Aims: Medication-related osteonecrosis of the jaw (MRONJ) is a type of jawbone necrosis caused by the use of drugs for some types of cancer and osteoporosis. The current study aimed to evaluate the associations between hyperglycemia and the development of medicationrelated osteonecrosis of the jaw. One of the main goals of our research group is to improve the quality of life of patients with MRONJ and DM, and we aim to transfer knowledge through publications, studies and conventions. Method: Our research group investigated data collected between 1 January 2019 and 31 December 2020. A total of 260 patients were selected from the Inpatient Care Unit, Department of Oromaxillofacial Surgery and Stomatology, Semmelweis University. Fasting glucose data were used and included in the study. Results: Approximately 40% of the necrosis group and 21% of the control group presented with hyperglycemia. There was a significant association between hyperglycemia and MRONJ (p < 0.05, p = 0.003). Vascular anomaly and immune dysfunction caused by hyperglycemia can lead to necrosis after tooth extraction. Necrosis is more common in the mandible (75.0%) and in the case of parenteral antiresorptive treatment (intravenous Zoledronate and subcutaneous Denosumab).

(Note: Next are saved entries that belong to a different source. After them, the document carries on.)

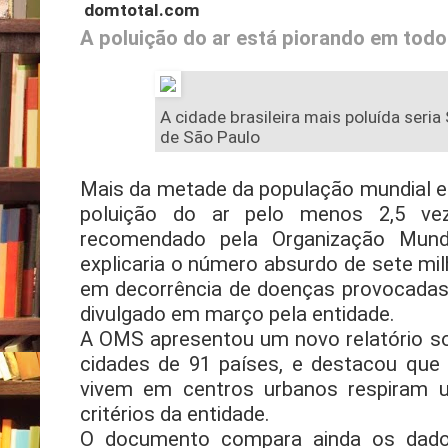
domtotal.com
A poluição do ar está piorando em todo
A cidade brasileira mais poluída seria
de São Paulo
Mais da metade da população mundial e
poluição do ar pelo menos 2,5 ve
recomendado pela Organização Mun
explicaria o número absurdo de sete m
em decorrência de doenças provocadas 
divulgado em março pela entidade.
A OMS apresentou um novo relatório so
cidades de 91 países, e destacou qu
vivem em centros urbanos respiram 
critérios da entidade.
O documento compara ainda os dado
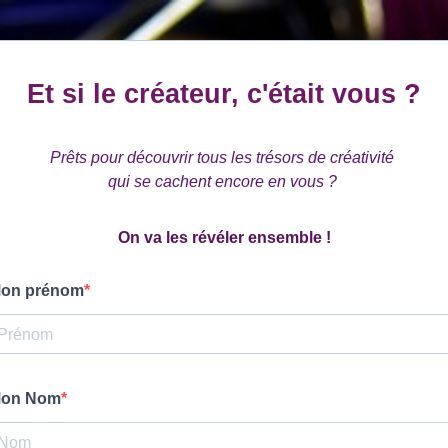
Et si le créateur, c'était vous ?
Prêts pour découvrir tous les trésors de créativité
qui se cachent encore en vous ?
On va les révéler ensemble !
on prénom
on Nom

Hyperglycemia is a more relevant risk factor than bad oral habits (26.7%). Conclusion: Ischemia is a complication of abnormal glucose levels, a possible risk factor for necrosis development. Hence, uncontrolled or poorly regulated plasma glucose levels can significantly increase the risk of jawbone necrosis after invasive dental or oral surgical interventions. Treatment planning should involve a deeper understanding of the patient, minimally invasive procedures, intervention with antibiotic coverage, improved oral hygiene, and close patient monitoring. Funding: This research received no external funding.